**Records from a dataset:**
——
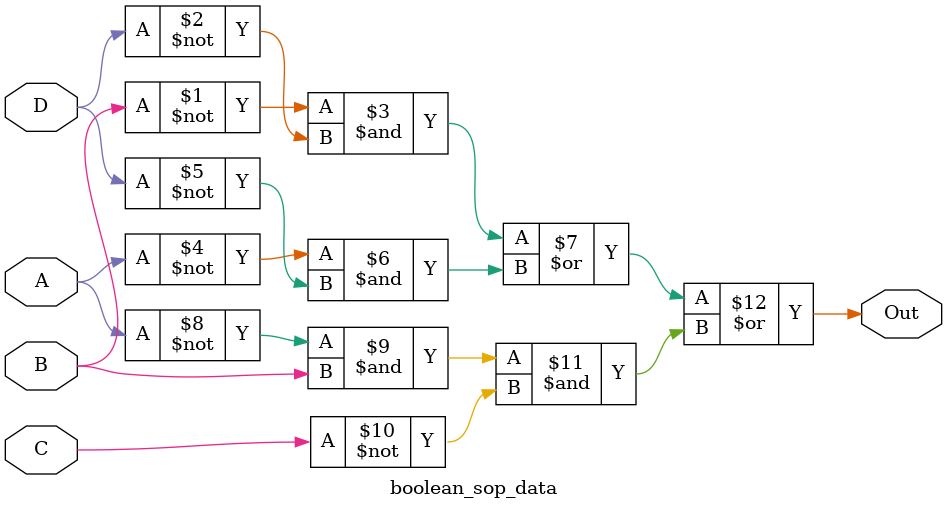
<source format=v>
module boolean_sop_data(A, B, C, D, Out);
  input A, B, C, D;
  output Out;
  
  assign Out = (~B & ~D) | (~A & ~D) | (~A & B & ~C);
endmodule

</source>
——
**What you need to do:** The answer is the line with "input A, B, C, D;" plus every line after it to the last line of the entries above, copied exactly and with no other lines.

**Solution to the exercise:**
  input A, B, C, D;
  output Out;
  
  assign Out = (~B & ~D) | (~A & ~D) | (~A & B & ~C);
endmodule

</source>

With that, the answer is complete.